#### [BRANO PROPOSTO]
◇ ◇ ◇

Sul Pezzo
La proposta di ArcelorMittal: un miliardo per l’addio a Taranto
Un miliardo per uscire di scena e liberarsi di qualsiasi imbarazzo passato, presente e futuro. Sarebbe questa, secondo alcune indiscrezioni stampa, l’ultima proposta di ArcelorMittal per lasciarsi alle spalle lo stabilimento siderurgico di Taranto e il gruppo ex Ilva. A spiegare i termini dell’offerta nel dettaglio è “Il Fatto Quotidiano”. Secondo il quotidiano diretto da Marco Travaglio l’azienda offrirebbe quasi un miliardo di euro per uscire di scena, ma il Governo avrebbe alzato la posta chiedendo quasi il doppio.

◇ ◇ ◇

#### [DESCRIZIONE DEL PROBLEMA]
Scrivi il seguito dell'articolo sull'offerta di ArcelorMittal per lasciare Taranto, ripartendo subito dopo l'ultima frase riportata.

◇ ◇ ◇

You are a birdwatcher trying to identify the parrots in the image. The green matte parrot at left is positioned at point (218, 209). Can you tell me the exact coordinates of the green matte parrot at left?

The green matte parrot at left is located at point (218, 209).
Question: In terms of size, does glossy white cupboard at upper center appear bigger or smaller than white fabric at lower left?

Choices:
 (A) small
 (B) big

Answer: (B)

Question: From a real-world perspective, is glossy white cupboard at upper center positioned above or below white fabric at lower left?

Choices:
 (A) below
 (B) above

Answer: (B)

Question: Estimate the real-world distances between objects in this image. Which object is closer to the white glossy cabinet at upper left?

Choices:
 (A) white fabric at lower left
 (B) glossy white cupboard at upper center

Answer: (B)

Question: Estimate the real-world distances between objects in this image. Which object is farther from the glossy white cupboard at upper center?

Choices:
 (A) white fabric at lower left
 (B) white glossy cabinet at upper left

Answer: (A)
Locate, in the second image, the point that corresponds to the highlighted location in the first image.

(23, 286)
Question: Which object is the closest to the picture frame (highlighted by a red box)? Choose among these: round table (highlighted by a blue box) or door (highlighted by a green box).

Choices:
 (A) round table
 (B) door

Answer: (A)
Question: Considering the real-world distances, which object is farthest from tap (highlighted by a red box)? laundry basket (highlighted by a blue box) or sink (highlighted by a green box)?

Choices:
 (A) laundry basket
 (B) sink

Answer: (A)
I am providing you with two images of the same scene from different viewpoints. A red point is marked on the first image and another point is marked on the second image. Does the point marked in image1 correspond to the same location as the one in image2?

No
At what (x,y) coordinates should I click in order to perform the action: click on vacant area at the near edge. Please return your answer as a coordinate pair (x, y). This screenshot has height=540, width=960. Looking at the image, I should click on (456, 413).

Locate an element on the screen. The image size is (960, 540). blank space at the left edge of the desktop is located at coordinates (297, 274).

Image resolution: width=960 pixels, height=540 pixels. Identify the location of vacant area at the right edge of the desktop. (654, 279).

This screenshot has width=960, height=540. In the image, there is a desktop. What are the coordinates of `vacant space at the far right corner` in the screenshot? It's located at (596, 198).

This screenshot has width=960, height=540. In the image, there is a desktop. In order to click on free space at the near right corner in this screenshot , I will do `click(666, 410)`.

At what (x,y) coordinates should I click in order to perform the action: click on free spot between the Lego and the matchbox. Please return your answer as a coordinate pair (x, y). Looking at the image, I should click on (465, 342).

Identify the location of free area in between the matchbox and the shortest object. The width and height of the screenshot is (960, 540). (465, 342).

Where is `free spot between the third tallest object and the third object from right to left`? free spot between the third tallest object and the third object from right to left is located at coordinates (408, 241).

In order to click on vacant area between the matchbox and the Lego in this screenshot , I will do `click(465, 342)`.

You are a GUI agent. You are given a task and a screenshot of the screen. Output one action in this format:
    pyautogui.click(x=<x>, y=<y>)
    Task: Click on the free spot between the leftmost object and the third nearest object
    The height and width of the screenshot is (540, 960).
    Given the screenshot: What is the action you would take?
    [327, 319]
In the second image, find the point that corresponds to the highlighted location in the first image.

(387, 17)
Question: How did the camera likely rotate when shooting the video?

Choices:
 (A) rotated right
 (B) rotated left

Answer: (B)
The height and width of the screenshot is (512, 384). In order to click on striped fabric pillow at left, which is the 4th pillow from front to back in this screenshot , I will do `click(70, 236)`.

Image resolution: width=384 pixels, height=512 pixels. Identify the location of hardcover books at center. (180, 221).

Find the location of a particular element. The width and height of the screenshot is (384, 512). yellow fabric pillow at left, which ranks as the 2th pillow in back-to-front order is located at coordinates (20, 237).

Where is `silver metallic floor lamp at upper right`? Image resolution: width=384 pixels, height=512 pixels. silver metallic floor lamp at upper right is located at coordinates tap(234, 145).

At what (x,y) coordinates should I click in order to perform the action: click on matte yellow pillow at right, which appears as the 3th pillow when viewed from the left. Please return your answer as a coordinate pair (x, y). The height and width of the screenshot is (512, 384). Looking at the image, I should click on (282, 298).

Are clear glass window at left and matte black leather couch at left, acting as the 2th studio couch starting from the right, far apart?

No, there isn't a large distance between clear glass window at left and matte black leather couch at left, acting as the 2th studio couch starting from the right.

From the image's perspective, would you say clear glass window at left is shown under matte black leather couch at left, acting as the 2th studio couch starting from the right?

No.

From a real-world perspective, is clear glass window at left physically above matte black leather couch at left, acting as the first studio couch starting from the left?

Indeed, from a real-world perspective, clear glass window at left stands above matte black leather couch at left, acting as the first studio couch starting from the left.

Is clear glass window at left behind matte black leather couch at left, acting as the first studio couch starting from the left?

◇ ◇ ◇

#### [SOLUZIONE DEL PROBLEMA]
In attesa di conferme o smentite su queste ipotesi, sullo sfondo restano in tutta la loro drammaticità i temi dell’inquinamento, della salute e del lavoro. Sui social e sul web i video e le foto di venerdì notte (6 dicembre 2019), mostrano Taranto schiacciata da una inquietante coltre di fumo proveniente dalle ciminiere del centro siderurgico.
La prossima settimana si annuncia intensa per la vertenza ArcelorMittal. Domani, infatti, le parti dovrebbero tornare ad incontrarsi. Martedì c’è lo sciopero generale proclamato da Fim, Fiom, Uilm, con manifestazione nazionale a Roma. Per venerdì 13 dicembre è attesa la decisione dei magistrati sulla facoltà d’uso dell’altoforno 2. Esattamente una settimana dopo, il 20 dicembre, si discuterà il contenzioso civile dinanzi al tribunale di Milano. Ma chissà se per quella data ArcelorMittal sarà ancora in Italia.